───── MATERIAL SUPPLIED

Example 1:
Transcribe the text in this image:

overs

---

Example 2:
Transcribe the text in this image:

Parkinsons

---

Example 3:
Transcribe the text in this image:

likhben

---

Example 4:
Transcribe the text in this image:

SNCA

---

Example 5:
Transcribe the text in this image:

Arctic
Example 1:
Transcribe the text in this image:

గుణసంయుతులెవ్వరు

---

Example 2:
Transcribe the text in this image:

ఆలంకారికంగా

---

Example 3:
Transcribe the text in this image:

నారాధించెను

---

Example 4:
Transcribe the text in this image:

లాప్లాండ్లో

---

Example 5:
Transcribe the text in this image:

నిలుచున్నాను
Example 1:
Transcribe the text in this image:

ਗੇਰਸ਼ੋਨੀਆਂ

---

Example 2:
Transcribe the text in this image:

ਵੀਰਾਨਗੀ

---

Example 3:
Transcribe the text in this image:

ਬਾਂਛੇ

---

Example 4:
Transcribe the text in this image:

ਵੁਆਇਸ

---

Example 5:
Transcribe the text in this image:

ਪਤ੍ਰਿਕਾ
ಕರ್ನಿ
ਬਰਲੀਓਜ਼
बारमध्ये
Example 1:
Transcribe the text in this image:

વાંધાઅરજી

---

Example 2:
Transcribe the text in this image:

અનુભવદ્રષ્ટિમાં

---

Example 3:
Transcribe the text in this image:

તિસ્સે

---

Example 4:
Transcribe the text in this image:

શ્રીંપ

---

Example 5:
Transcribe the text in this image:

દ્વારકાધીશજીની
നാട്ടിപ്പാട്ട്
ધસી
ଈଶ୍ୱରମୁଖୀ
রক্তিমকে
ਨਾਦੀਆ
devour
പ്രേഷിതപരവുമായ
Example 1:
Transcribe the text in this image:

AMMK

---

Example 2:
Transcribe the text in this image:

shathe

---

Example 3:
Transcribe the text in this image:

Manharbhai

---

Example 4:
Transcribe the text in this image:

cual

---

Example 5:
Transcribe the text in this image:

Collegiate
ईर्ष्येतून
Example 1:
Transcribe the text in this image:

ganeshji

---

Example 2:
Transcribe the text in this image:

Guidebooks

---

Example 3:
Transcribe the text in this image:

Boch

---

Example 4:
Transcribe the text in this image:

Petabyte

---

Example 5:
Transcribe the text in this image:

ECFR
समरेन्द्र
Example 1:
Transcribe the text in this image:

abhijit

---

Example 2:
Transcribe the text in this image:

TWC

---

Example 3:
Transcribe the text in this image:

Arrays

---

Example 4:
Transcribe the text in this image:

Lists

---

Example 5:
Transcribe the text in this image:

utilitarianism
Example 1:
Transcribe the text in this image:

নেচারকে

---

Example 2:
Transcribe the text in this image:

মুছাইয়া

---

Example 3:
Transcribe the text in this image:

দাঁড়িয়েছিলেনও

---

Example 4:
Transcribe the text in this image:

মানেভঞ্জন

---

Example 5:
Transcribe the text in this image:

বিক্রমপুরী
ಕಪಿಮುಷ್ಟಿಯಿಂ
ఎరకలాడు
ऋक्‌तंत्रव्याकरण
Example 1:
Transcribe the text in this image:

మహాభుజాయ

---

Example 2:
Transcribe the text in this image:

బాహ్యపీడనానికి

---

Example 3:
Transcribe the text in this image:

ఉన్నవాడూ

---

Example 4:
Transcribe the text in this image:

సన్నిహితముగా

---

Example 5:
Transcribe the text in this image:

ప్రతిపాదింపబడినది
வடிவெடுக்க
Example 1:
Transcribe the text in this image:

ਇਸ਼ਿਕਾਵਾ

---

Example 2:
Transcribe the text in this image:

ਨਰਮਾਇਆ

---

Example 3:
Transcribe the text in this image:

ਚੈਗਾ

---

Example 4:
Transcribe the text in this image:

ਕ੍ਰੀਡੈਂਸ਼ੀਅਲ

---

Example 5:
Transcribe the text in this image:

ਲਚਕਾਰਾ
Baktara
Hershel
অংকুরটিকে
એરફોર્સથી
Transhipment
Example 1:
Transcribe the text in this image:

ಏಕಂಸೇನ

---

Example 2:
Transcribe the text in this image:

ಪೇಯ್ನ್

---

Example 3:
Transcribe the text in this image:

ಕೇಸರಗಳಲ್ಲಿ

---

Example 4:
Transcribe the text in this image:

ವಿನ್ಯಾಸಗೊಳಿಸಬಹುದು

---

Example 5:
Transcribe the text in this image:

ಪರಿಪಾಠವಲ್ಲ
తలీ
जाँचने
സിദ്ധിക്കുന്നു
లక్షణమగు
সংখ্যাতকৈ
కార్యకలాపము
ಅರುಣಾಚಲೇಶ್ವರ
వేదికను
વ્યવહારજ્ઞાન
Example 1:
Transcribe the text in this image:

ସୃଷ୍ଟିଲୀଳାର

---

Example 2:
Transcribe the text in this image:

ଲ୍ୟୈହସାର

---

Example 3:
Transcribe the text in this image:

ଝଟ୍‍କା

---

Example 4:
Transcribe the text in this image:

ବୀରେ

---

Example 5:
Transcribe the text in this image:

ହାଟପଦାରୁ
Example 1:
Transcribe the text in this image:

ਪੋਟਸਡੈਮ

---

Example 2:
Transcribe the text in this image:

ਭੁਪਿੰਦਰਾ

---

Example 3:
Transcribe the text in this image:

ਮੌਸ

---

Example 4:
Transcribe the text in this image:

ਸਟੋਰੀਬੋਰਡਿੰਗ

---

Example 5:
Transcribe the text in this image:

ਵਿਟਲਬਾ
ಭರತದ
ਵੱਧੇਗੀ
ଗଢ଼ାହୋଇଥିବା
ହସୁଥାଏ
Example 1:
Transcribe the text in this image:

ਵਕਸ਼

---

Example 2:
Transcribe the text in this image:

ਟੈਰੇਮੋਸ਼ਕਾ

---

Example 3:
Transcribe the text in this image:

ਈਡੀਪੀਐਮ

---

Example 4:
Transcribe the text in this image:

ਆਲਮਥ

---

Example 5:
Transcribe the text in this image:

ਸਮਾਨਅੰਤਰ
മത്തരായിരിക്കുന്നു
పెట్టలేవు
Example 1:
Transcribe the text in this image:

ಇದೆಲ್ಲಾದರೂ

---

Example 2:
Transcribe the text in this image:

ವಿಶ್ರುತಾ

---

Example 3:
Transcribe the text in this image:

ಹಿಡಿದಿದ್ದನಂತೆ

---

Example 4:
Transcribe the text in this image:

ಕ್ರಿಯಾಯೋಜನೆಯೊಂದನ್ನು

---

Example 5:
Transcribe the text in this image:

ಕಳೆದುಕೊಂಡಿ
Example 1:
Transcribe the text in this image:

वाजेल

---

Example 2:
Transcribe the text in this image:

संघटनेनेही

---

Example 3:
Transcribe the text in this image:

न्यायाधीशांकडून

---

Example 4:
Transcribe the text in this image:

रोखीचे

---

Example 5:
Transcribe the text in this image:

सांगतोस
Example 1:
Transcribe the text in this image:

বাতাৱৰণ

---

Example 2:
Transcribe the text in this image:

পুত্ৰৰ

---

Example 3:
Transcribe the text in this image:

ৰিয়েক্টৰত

──────────

* THE PROBLEM: Nothing above should be left out. Print all the records exactly.

* ANSWER TO THIS EXERCISE:
Example 1:
Transcribe the text in this image:

overs

---

Example 2:
Transcribe the text in this image:

Parkinsons

---

Example 3:
Transcribe the text in this image:

likhben

---

Example 4:
Transcribe the text in this image:

SNCA

---

Example 5:
Transcribe the text in this image:

Arctic
Example 1:
Transcribe the text in this image:

గుణసంయుతులెవ్వరు

---

Example 2:
Transcribe the text in this image:

ఆలంకారికంగా

---

Example 3:
Transcribe the text in this image:

నారాధించెను

---

Example 4:
Transcribe the text in this image:

లాప్లాండ్లో

---

Example 5:
Transcribe the text in this image:

నిలుచున్నాను
Example 1:
Transcribe the text in this image:

ਗੇਰਸ਼ੋਨੀਆਂ

---

Example 2:
Transcribe the text in this image:

ਵੀਰਾਨਗੀ

---

Example 3:
Transcribe the text in this image:

ਬਾਂਛੇ

---

Example 4:
Transcribe the text in this image:

ਵੁਆਇਸ

---

Example 5:
Transcribe the text in this image:

ਪਤ੍ਰਿਕਾ
ಕರ್ನಿ
ਬਰਲੀਓਜ਼
बारमध्ये
Example 1:
Transcribe the text in this image:

વાંધાઅરજી

---

Example 2:
Transcribe the text in this image:

અનુભવદ્રષ્ટિમાં

---

Example 3:
Transcribe the text in this image:

તિસ્સે

---

Example 4:
Transcribe the text in this image:

શ્રીંપ

---

Example 5:
Transcribe the text in this image:

દ્વારકાધીશજીની
നാട്ടിപ്പാട്ട്
ધસી
ଈଶ୍ୱରମୁଖୀ
রক্তিমকে
ਨਾਦੀਆ
devour
പ്രേഷിതപരവുമായ
Example 1:
Transcribe the text in this image:

AMMK

---

Example 2:
Transcribe the text in this image:

shathe

---

Example 3:
Transcribe the text in this image:

Manharbhai

---

Example 4:
Transcribe the text in this image:

cual

---

Example 5:
Transcribe the text in this image:

Collegiate
ईर्ष्येतून
Example 1:
Transcribe the text in this image:

ganeshji

---

Example 2:
Transcribe the text in this image:

Guidebooks

---

Example 3:
Transcribe the text in this image:

Boch

---

Example 4:
Transcribe the text in this image:

Petabyte

---

Example 5:
Transcribe the text in this image:

ECFR
समरेन्द्र
Example 1:
Transcribe the text in this image:

abhijit

---

Example 2:
Transcribe the text in this image:

TWC

---

Example 3:
Transcribe the text in this image:

Arrays

---

Example 4:
Transcribe the text in this image:

Lists

---

Example 5:
Transcribe the text in this image:

utilitarianism
Example 1:
Transcribe the text in this image:

নেচারকে

---

Example 2:
Transcribe the text in this image:

মুছাইয়া

---

Example 3:
Transcribe the text in this image:

দাঁড়িয়েছিলেনও

---

Example 4:
Transcribe the text in this image:

মানেভঞ্জন

---

Example 5:
Transcribe the text in this image:

বিক্রমপুরী
ಕಪಿಮುಷ್ಟಿಯಿಂ
ఎరకలాడు
ऋक्‌तंत्रव्याकरण
Example 1:
Transcribe the text in this image:

మహాభుజాయ

---

Example 2:
Transcribe the text in this image:

బాహ్యపీడనానికి

---

Example 3:
Transcribe the text in this image:

ఉన్నవాడూ

---

Example 4:
Transcribe the text in this image:

సన్నిహితముగా

---

Example 5:
Transcribe the text in this image:

ప్రతిపాదింపబడినది
வடிவெடுக்க
Example 1:
Transcribe the text in this image:

ਇਸ਼ਿਕਾਵਾ

---

Example 2:
Transcribe the text in this image:

ਨਰਮਾਇਆ

---

Example 3:
Transcribe the text in this image:

ਚੈਗਾ

---

Example 4:
Transcribe the text in this image:

ਕ੍ਰੀਡੈਂਸ਼ੀਅਲ

---

Example 5:
Transcribe the text in this image:

ਲਚਕਾਰਾ
Baktara
Hershel
অংকুরটিকে
એરફોર્સથી
Transhipment
Example 1:
Transcribe the text in this image:

ಏಕಂಸೇನ

---

Example 2:
Transcribe the text in this image:

ಪೇಯ್ನ್

---

Example 3:
Transcribe the text in this image:

ಕೇಸರಗಳಲ್ಲಿ

---

Example 4:
Transcribe the text in this image:

ವಿನ್ಯಾಸಗೊಳಿಸಬಹುದು

---

Example 5:
Transcribe the text in this image:

ಪರಿಪಾಠವಲ್ಲ
తలీ
जाँचने
സിദ്ധിക്കുന്നു
లక్షణమగు
সংখ্যাতকৈ
కార్యకలాపము
ಅರುಣಾಚಲೇಶ್ವರ
వేదికను
વ્યવહારજ્ઞાન
Example 1:
Transcribe the text in this image:

ସୃଷ୍ଟିଲୀଳାର

---

Example 2:
Transcribe the text in this image:

ଲ୍ୟୈହସାର

---

Example 3:
Transcribe the text in this image:

ଝଟ୍‍କା

---

Example 4:
Transcribe the text in this image:

ବୀରେ

---

Example 5:
Transcribe the text in this image:

ହାଟପଦାରୁ
Example 1:
Transcribe the text in this image:

ਪੋਟਸਡੈਮ

---

Example 2:
Transcribe the text in this image:

ਭੁਪਿੰਦਰਾ

---

Example 3:
Transcribe the text in this image:

ਮੌਸ

---

Example 4:
Transcribe the text in this image:

ਸਟੋਰੀਬੋਰਡਿੰਗ

---

Example 5:
Transcribe the text in this image:

ਵਿਟਲਬਾ
ಭರತದ
ਵੱਧੇਗੀ
ଗଢ଼ାହୋଇଥିବା
ହସୁଥାଏ
Example 1:
Transcribe the text in this image:

ਵਕਸ਼

---

Example 2:
Transcribe the text in this image:

ਟੈਰੇਮੋਸ਼ਕਾ

---

Example 3:
Transcribe the text in this image:

ਈਡੀਪੀਐਮ

---

Example 4:
Transcribe the text in this image:

ਆਲਮਥ

---

Example 5:
Transcribe the text in this image:

ਸਮਾਨਅੰਤਰ
മത്തരായിരിക്കുന്നു
పెట్టలేవు
Example 1:
Transcribe the text in this image:

ಇದೆಲ್ಲಾದರೂ

---

Example 2:
Transcribe the text in this image:

ವಿಶ್ರುತಾ

---

Example 3:
Transcribe the text in this image:

ಹಿಡಿದಿದ್ದನಂತೆ

---

Example 4:
Transcribe the text in this image:

ಕ್ರಿಯಾಯೋಜನೆಯೊಂದನ್ನು

---

Example 5:
Transcribe the text in this image:

ಕಳೆದುಕೊಂಡಿ
Example 1:
Transcribe the text in this image:

वाजेल

---

Example 2:
Transcribe the text in this image:

संघटनेनेही

---

Example 3:
Transcribe the text in this image:

न्यायाधीशांकडून

---

Example 4:
Transcribe the text in this image:

रोखीचे

---

Example 5:
Transcribe the text in this image:

सांगतोस
Example 1:
Transcribe the text in this image:

বাতাৱৰণ

---

Example 2:
Transcribe the text in this image:

পুত্ৰৰ

---

Example 3:
Transcribe the text in this image:

ৰিয়েক্টৰত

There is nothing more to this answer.